Their reasons are because, “the poorest Nigerians do not benefit much from the subsidy regime” and that, “Nigeria is the only country in the world with a universal price subsidy that applies exclusively to PMS. Universal price subsidies for liquid fuels are almost regressive, as the rich consume far more fuel than the poor,” the report said.
And then; Lo and behold, the Federal Government of Nigeria is swallowing it, hook, line and sinker! For instance, both the finance minister, Hajia (Dr) Zainab S. Ahmed and Engr. Mele Kyari, the group managing director and chief executive officer of the newly rebranded and remodeled Nigerian National Petroleum Corporation Limited, have made numerous public pronouncements in that direction, just as President Biden announced the release of 50 million barrels of crude oil from the US Strategic Petroleum Reserves (SPR) as part of efforts to lower high oil and gas prices and address the lack of oil supply around the world.

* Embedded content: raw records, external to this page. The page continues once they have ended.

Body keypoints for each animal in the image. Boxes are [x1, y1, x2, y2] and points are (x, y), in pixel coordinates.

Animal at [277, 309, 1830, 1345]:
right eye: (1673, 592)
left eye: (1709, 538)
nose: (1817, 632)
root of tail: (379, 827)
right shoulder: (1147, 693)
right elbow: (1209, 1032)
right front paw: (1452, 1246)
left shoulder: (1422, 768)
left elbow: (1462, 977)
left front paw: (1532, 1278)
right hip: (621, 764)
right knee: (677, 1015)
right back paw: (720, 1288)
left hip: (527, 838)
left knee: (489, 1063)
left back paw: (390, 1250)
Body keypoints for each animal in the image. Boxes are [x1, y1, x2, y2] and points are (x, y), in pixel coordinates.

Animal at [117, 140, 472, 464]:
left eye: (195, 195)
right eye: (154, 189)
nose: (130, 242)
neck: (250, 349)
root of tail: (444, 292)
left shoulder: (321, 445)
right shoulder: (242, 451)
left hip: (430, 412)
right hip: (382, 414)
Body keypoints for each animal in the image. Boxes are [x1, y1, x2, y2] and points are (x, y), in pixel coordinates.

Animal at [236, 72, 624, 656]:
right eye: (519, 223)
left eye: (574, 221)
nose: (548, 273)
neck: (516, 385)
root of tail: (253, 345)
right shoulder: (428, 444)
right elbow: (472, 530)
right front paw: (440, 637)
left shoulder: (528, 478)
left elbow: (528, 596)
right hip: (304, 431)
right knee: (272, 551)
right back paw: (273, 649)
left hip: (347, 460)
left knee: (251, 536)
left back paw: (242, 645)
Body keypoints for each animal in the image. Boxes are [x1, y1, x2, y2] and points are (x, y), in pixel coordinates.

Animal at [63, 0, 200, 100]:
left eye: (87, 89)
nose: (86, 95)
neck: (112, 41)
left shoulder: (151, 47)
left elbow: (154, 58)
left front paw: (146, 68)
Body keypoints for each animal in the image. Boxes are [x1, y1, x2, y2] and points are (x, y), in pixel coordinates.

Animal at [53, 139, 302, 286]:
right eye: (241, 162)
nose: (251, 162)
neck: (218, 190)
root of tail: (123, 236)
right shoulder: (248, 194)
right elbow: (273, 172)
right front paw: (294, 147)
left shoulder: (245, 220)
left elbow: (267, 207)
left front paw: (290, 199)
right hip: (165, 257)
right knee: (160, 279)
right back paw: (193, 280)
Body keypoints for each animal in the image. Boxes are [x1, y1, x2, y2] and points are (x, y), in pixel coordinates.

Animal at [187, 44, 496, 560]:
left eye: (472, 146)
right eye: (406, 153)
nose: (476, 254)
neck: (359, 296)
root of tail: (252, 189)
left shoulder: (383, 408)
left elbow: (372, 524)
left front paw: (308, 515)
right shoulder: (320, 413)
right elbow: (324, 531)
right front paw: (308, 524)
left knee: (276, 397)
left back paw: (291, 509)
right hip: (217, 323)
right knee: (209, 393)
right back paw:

Now, who loves his citizens best when it comes to the choice of lower fuel prices, between the G-7 countries and Nigeria in particular, and developing countries in general? Your guess is as good as mine!
Goodbye Merkel, welcome Scholz!!
Germany has finally got a new coalition government to be headed by a new Chancellor, Mr Olaf Scholz, after 16 years of Chancellor Merkel, the longest serving German Chancellor in modern history. A coalition of three parties led by the Social Democratic Party (SDP), the Free Democratic Party (FDP) and the Greens are now in control of the coalition government.
A new climate-energy-economy (including agriculture) super portfolio goes to the Greens. The Greens are in charge of the environment, climate protection and energy transition. These three pillars are very crucial in the deal that enabled the formation of the coalition government. The other two parties share the rest of the portfolios, according to the latest information.
But noteworthy is that, emerging from the formation of the government is its green policy initiative, on which the coalition has moved very quickly and agreed to fasttrack the country’s renewable energy mix from the target of 65 percent in 2030, set by the previous government, to 80 percent by 2030. And that’s getting down to business for serious governments.